Blockchain company buys $1M in carbon credits generated by Issaquah forest, the biggest such deal in U.S. history

 

King County announced Friday that Regen Network Development, a Delaware-based blockchain software development company, bought $1 million in carbon credits generated by a 46-acre forest in Issaquah.

The deal is being hailed as the largest single sale of urban forest credits in U.S. history. The money earned will be used by the county, the city of Issaquah and the Mountains to Sound Greenway Trust, among others, to further protect and conserve urban forests, according to the county.

“Our region is now part of the largest sale of urban forest carbon credits in U.S. history, thanks to partnerships among King County, cities and nonprofits,” King County Executive Dow Constantine said in a news release. “We will steward the newly protected urban forests so they can continue to absorb carbon, contribute to cleaner air and water, and create more greenspace where people, families, and communities can gather.”

The county and city purchased the forested property in 2018. The county’s portion was added to Cougar Mountain Regional Wildland Park while the city’s slice was renamed Harvey Manning Park Expansion Area.

The sale announced this week was overseen by City Forest Credits, a Seattle nonprofit that manages a carbon registry in several metropolitan areas.

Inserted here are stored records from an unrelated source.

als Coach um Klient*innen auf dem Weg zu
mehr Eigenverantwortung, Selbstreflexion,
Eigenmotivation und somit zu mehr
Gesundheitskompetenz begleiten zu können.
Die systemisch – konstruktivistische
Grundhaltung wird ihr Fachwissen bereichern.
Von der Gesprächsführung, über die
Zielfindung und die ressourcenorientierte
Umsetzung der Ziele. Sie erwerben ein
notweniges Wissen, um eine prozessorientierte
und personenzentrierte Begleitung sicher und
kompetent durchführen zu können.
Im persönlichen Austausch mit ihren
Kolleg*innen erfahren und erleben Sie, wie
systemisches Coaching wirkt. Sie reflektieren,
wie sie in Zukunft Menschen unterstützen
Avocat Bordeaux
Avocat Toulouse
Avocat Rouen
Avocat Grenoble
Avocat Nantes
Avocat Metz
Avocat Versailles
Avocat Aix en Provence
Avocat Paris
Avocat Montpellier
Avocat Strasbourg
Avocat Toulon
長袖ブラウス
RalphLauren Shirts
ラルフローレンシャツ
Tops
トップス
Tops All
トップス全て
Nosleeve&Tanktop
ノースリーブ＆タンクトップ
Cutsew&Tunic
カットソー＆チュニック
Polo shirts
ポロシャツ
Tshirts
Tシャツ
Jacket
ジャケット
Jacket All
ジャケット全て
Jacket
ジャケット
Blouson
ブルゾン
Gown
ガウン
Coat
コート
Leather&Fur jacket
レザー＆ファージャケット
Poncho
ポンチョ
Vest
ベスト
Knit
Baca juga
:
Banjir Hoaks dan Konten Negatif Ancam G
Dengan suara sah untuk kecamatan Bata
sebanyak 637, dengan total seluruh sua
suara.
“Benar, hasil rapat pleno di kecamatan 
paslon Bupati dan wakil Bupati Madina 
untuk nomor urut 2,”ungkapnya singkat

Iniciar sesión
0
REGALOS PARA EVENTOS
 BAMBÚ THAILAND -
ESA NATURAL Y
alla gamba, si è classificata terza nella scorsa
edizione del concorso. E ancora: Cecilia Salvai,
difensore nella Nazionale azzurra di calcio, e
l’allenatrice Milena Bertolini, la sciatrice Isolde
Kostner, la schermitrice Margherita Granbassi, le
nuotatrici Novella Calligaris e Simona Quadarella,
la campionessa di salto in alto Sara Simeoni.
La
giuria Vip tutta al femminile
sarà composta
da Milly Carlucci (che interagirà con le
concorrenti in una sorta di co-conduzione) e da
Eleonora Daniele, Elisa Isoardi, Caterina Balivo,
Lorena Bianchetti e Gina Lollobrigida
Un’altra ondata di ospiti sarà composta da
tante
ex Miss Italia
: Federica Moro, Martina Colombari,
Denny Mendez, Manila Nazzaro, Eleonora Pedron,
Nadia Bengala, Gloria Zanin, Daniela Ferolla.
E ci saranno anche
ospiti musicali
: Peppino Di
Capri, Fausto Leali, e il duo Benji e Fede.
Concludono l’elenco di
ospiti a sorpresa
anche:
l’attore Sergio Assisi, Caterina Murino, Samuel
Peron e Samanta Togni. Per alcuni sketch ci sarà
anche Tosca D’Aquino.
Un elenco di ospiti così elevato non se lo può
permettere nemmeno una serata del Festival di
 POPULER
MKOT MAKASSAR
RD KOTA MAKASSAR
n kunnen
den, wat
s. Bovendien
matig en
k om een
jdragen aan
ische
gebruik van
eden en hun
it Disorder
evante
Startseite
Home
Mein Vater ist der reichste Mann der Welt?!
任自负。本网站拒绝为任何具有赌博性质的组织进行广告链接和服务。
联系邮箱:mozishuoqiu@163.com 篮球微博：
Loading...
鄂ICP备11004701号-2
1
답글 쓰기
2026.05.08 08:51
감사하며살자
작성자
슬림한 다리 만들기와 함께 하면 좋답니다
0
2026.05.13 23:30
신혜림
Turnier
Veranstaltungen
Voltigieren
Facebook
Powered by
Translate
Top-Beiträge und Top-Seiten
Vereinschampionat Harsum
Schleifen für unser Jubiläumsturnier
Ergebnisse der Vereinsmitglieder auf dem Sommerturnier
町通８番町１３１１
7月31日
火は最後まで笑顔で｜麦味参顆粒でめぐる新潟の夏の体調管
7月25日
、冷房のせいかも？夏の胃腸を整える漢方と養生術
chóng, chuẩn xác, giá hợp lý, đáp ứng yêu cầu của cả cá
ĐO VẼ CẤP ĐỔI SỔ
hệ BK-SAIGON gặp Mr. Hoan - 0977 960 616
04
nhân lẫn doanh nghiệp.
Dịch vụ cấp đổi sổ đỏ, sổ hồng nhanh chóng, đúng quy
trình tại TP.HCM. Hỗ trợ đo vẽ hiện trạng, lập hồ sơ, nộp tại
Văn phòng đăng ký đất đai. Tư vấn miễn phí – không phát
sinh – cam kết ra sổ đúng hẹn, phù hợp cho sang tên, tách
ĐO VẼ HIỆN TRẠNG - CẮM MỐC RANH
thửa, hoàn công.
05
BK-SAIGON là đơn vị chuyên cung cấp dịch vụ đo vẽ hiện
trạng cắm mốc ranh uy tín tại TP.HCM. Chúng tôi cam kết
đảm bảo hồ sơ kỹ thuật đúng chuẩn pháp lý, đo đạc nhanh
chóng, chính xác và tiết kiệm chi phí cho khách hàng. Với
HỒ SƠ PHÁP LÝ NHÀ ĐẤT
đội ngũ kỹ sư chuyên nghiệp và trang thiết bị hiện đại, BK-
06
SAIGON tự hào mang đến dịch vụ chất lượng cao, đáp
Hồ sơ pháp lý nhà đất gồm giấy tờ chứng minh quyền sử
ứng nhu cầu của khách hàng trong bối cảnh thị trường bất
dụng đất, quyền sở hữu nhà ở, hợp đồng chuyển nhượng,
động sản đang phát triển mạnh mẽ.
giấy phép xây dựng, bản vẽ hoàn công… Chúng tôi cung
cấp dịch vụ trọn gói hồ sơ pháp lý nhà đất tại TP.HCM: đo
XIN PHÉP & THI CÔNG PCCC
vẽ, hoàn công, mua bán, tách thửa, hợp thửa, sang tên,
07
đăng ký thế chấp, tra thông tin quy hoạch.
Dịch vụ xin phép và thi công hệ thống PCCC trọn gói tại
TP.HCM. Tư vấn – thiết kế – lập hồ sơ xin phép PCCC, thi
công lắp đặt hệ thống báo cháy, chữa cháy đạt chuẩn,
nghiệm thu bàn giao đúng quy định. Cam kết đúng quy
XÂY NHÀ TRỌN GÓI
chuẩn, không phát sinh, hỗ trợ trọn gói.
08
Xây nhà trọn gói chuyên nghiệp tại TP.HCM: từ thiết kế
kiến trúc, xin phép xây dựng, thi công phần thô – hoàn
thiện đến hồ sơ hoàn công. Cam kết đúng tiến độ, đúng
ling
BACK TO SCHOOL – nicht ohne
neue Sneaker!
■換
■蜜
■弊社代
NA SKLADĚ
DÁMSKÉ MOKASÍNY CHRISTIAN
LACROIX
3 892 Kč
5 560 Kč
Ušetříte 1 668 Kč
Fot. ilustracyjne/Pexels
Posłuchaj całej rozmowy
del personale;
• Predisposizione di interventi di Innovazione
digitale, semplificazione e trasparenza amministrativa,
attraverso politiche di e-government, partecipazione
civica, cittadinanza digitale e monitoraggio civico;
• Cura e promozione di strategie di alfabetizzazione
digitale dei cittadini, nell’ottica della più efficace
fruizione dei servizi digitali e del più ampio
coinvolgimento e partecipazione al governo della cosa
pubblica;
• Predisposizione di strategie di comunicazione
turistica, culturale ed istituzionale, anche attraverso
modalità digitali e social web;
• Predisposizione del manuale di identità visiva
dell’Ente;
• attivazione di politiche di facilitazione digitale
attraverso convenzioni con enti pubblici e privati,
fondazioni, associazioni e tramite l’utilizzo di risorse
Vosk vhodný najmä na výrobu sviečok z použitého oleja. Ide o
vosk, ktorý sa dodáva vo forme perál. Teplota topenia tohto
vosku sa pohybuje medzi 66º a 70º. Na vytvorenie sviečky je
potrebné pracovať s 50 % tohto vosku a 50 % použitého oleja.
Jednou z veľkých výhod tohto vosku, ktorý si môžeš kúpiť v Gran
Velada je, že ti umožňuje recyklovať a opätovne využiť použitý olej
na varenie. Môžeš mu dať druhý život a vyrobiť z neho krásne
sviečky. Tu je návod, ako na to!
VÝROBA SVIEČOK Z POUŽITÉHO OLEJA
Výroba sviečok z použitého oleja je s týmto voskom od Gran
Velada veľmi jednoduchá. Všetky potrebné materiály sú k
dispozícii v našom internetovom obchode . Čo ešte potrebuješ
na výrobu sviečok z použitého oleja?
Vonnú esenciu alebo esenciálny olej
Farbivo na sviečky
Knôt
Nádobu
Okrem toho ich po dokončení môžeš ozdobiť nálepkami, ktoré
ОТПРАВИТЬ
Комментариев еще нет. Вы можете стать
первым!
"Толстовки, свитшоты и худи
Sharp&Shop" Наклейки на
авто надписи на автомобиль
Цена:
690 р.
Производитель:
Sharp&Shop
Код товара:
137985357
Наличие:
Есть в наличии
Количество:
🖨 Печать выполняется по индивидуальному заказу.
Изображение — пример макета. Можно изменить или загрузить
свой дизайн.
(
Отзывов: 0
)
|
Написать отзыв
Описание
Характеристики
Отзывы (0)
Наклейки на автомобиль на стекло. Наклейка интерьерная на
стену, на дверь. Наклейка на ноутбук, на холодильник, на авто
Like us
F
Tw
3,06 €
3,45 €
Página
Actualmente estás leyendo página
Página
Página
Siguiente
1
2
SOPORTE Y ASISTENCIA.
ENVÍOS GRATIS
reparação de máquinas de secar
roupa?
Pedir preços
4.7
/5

The money generated by the sale of the carbon credits will help fund forest management programs like the King County Forest Carbon Program, which is part of the county’s Land Conservation Initiative, an effort to protect existing tree canopies as well as build more parks, trails and public spaces.

CFC issued the credits purchased by Regen Network Development in the deal announced Friday. RND will most likely sell those credits to other buyers.

Emission-offset schemes have presented forest carbon credits as an attractive means for individuals, companies and governments to negate or neutralize the burning of fossil fuels by investing in the natural ability of trees, plants and soil to sequester carbon, or in projects that fund the conservation, protection or regeneration of natural systems.

King County became the first local government in the country to offer forest carbon offsets in May 2019. In the first five years of the program, the county vowed to preserve more than 100,000 metric tons of carbon dioxide that would have been released into the atmosphere were it not for the county’s protection. Microsoft became its first local customer when the company agreed to buy all credits from the program’s first year.

“You know, we’re new to all of this,” said King County Forest Carbon Program Manager Kathleen Wolf.

That project and the 46-acre plot in Issaquah are two of the largest carbon offset projects overseen by King County.

“Between the two, we’ve been on a really steep learning curve as well, just trying to better understand what it takes to get these projects up and running, how the sale of credits can help us make connections with, in particular, local buyers who then become participants,” Wolf said.

Carbon credits and emission offsets can be fascinating but nauseatingly complex. Still, she was able to boil it down to a workable mantra.

“Protect forest. Generate the credits. Sell those. Use that funding to protect more forest.”